** DATA SUPPLIED follows **
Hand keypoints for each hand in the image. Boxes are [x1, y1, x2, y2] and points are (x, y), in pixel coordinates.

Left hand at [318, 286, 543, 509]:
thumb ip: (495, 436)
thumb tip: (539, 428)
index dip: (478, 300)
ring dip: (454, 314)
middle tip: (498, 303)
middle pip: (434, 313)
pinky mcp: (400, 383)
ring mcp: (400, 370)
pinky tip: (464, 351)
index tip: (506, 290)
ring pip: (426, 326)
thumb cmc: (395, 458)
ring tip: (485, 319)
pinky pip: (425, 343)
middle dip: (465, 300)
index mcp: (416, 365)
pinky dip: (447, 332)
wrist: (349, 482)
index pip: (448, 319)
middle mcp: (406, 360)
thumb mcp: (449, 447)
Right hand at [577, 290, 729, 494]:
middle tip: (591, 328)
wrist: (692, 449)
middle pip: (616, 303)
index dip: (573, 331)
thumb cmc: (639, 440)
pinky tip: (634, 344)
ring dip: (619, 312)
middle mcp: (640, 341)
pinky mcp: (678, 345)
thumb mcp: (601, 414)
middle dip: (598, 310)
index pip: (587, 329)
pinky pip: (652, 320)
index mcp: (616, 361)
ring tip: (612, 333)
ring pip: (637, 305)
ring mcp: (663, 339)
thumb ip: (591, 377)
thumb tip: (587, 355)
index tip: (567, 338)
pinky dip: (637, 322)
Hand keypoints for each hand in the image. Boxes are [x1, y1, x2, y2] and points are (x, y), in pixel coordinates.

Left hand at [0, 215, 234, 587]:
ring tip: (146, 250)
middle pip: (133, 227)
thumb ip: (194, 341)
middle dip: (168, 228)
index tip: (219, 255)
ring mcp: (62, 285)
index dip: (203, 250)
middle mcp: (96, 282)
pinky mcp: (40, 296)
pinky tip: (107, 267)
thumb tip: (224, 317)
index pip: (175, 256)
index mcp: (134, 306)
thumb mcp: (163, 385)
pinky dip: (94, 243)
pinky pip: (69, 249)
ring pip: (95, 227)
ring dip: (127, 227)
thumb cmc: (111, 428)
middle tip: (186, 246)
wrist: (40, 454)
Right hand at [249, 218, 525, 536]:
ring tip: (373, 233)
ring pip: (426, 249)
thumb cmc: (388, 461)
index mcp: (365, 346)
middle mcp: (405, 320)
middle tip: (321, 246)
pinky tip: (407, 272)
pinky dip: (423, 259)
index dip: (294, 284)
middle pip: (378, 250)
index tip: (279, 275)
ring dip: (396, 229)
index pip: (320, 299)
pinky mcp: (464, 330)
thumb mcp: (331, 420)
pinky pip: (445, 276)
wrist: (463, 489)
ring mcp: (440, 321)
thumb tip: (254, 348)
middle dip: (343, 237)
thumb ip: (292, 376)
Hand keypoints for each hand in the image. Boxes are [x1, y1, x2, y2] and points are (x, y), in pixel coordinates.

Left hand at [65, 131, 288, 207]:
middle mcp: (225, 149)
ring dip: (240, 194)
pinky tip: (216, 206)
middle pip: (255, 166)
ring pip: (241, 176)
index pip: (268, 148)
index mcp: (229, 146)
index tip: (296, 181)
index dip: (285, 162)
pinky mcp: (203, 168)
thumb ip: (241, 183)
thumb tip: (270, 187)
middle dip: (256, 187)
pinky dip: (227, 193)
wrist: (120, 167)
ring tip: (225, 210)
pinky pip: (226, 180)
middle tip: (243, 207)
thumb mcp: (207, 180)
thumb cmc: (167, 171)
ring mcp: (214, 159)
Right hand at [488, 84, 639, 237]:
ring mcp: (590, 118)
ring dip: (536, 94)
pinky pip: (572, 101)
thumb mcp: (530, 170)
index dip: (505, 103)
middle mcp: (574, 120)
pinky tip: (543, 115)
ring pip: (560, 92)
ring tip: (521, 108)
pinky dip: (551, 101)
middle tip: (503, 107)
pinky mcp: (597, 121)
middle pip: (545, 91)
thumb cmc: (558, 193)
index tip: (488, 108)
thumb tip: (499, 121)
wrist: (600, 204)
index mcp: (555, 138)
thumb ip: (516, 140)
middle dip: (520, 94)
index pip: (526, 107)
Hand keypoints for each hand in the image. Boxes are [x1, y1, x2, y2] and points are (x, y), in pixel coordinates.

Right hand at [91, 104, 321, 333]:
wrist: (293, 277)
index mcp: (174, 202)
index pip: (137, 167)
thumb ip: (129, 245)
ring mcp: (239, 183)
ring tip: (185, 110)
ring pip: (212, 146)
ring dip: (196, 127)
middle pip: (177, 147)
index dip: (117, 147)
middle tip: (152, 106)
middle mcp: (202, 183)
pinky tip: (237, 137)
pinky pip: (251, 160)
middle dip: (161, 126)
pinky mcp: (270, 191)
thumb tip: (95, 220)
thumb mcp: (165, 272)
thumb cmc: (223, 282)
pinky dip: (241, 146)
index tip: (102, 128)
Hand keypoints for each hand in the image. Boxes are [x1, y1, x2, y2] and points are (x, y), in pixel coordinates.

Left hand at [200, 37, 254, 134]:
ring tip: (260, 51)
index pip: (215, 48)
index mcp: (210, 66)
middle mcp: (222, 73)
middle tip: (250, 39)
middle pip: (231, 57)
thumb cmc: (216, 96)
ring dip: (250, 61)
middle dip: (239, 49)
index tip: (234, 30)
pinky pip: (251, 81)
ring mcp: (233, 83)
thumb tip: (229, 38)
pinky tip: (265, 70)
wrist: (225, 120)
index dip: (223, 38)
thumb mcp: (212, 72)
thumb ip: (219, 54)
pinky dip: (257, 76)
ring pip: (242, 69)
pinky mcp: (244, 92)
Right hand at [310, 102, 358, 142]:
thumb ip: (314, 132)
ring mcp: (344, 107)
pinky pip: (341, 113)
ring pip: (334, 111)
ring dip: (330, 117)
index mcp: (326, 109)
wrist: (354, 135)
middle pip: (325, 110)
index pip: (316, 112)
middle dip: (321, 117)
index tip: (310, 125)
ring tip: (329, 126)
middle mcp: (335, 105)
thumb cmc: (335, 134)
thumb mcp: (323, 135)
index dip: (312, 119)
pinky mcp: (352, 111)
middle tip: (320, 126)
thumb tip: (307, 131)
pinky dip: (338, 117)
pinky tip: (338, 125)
** End of DATA SUPPLIED **
■ **BRIEF**
All the lines above should come back exactly as written.

■ **TASK ANSWER**
Hand keypoints for each hand in the image. Boxes are [x1, y1, x2, y2] and points are (x, y), in pixel coordinates.

Left hand at [318, 286, 543, 509]:
thumb ip: (495, 436)
thumb tip: (539, 428)
index dip: (478, 300)
ring dip: (454, 314)
middle tip: (498, 303)
middle pip: (434, 313)
pinky mcp: (400, 383)
ring mcp: (400, 370)
pinky tip: (464, 351)
index tip: (506, 290)
ring pip: (426, 326)
thumb cmc: (395, 458)
ring tip: (485, 319)
pinky pip: (425, 343)
middle dip: (465, 300)
index mcp: (416, 365)
pinky dip: (447, 332)
wrist: (349, 482)
index pip: (448, 319)
middle mcp: (406, 360)
thumb mcp: (449, 447)
Right hand at [577, 290, 729, 494]:
middle tip: (591, 328)
wrist: (692, 449)
middle pip: (616, 303)
index dip: (573, 331)
thumb cmc: (639, 440)
pinky tip: (634, 344)
ring dip: (619, 312)
middle mcp: (640, 341)
pinky mcp: (678, 345)
thumb mcp: (601, 414)
middle dip: (598, 310)
index pip: (587, 329)
pinky pip: (652, 320)
index mcp: (616, 361)
ring tip: (612, 333)
ring pip: (637, 305)
ring mcp: (663, 339)
thumb ip: (591, 377)
thumb tip: (587, 355)
index tip: (567, 338)
pinky dip: (637, 322)
Hand keypoints for each hand in the image. Boxes are [x1, y1, x2, y2] and points are (x, y), in pixel coordinates.

Left hand at [0, 215, 234, 587]:
ring tip: (146, 250)
middle pip: (133, 227)
thumb ip: (194, 341)
middle dip: (168, 228)
index tip: (219, 255)
ring mcp: (62, 285)
index dip: (203, 250)
middle mcp: (96, 282)
pinky mcp: (40, 296)
pinky tip: (107, 267)
thumb tip: (224, 317)
index pip: (175, 256)
index mcp: (134, 306)
thumb mcp: (163, 385)
pinky dip: (94, 243)
pinky pip: (69, 249)
ring pip: (95, 227)
ring dip: (127, 227)
thumb cmc: (111, 428)
middle tip: (186, 246)
wrist: (40, 454)
Right hand at [249, 218, 525, 536]:
ring tip: (373, 233)
ring pip: (426, 249)
thumb cmc: (388, 461)
index mcp: (365, 346)
middle mcp: (405, 320)
middle tip: (321, 246)
pinky tip: (407, 272)
pinky dip: (423, 259)
index dip: (294, 284)
middle pip: (378, 250)
index tip: (279, 275)
ring dip: (396, 229)
index pip: (320, 299)
pinky mcp: (464, 330)
thumb mcp: (331, 420)
pinky pip: (445, 276)
wrist: (463, 489)
ring mcp: (440, 321)
thumb tip: (254, 348)
middle dip: (343, 237)
thumb ip: (292, 376)
Hand keypoints for each hand in the image. Boxes are [x1, y1, x2, y2] and points are (x, y), in pixel coordinates.

Left hand at [65, 131, 288, 207]:
middle mcp: (225, 149)
ring dip: (240, 194)
pinky tip: (216, 206)
middle pip: (255, 166)
ring pip: (241, 176)
index pip: (268, 148)
index mcp: (229, 146)
index tip: (296, 181)
index dip: (285, 162)
pinky mcp: (203, 168)
thumb ip: (241, 183)
thumb tip: (270, 187)
middle dip: (256, 187)
pinky dip: (227, 193)
wrist: (120, 167)
ring tip: (225, 210)
pinky pip: (226, 180)
middle tip: (243, 207)
thumb mcp: (207, 180)
thumb cmc: (167, 171)
ring mcp: (214, 159)
Right hand at [488, 84, 639, 237]:
ring mcp: (590, 118)
ring dip: (536, 94)
pinky pip: (572, 101)
thumb mcp: (530, 170)
index dip: (505, 103)
middle mcp: (574, 120)
pinky tip: (543, 115)
ring pip: (560, 92)
ring tip: (521, 108)
pinky dip: (551, 101)
middle tip: (503, 107)
pinky mcp: (597, 121)
middle pip: (545, 91)
thumb cmc: (558, 193)
index tip: (488, 108)
thumb tip: (499, 121)
wrist: (600, 204)
index mcp: (555, 138)
thumb ip: (516, 140)
middle dip: (520, 94)
index pip: (526, 107)
Hand keypoints for each hand in the image. Boxes are [x1, y1, x2, y2] and points are (x, y), in pixel coordinates.

Right hand at [91, 104, 321, 333]:
wrist: (293, 277)
index mcp: (174, 202)
index pip: (137, 167)
thumb ip: (129, 245)
ring mcp: (239, 183)
ring tip: (185, 110)
ring pip: (212, 146)
ring dip: (196, 127)
middle pip: (177, 147)
index dip: (117, 147)
middle tip: (152, 106)
middle mcp: (202, 183)
pinky tip: (237, 137)
pinky pip: (251, 160)
middle dip: (161, 126)
pinky mcp: (270, 191)
thumb tip: (95, 220)
thumb mcp: (165, 272)
thumb cmc: (223, 282)
pinky dip: (241, 146)
index tip: (102, 128)
Hand keypoints for each hand in the image. Boxes are [x1, y1, x2, y2] and points are (x, y), in pixel coordinates.

Left hand at [200, 37, 254, 134]:
ring tip: (260, 51)
index pip: (215, 48)
index mcp: (210, 66)
middle mcp: (222, 73)
middle tip: (250, 39)
middle pip: (231, 57)
thumb cmc: (216, 96)
ring dip: (250, 61)
middle dip: (239, 49)
index tip: (234, 30)
pinky pip: (251, 81)
ring mcp: (233, 83)
thumb tip: (229, 38)
pinky tip: (265, 70)
wrist: (225, 120)
index dip: (223, 38)
thumb mcp: (212, 72)
thumb ip: (219, 54)
pinky dip: (257, 76)
ring pip: (242, 69)
pinky mcp: (244, 92)
Right hand at [310, 102, 358, 142]:
thumb ip: (314, 132)
ring mcp: (344, 107)
pinky pip: (341, 113)
ring pip: (334, 111)
ring dip: (330, 117)
index mcp: (326, 109)
wrist: (354, 135)
middle pip: (325, 110)
index pip: (316, 112)
middle dip: (321, 117)
index tip: (310, 125)
ring tip: (329, 126)
middle mcp: (335, 105)
thumb cmc: (335, 134)
thumb mcp: (323, 135)
index dip: (312, 119)
pinky mcp: (352, 111)
middle tip: (320, 126)
thumb tip: (307, 131)
pinky dip: (338, 117)
pinky tip: (338, 125)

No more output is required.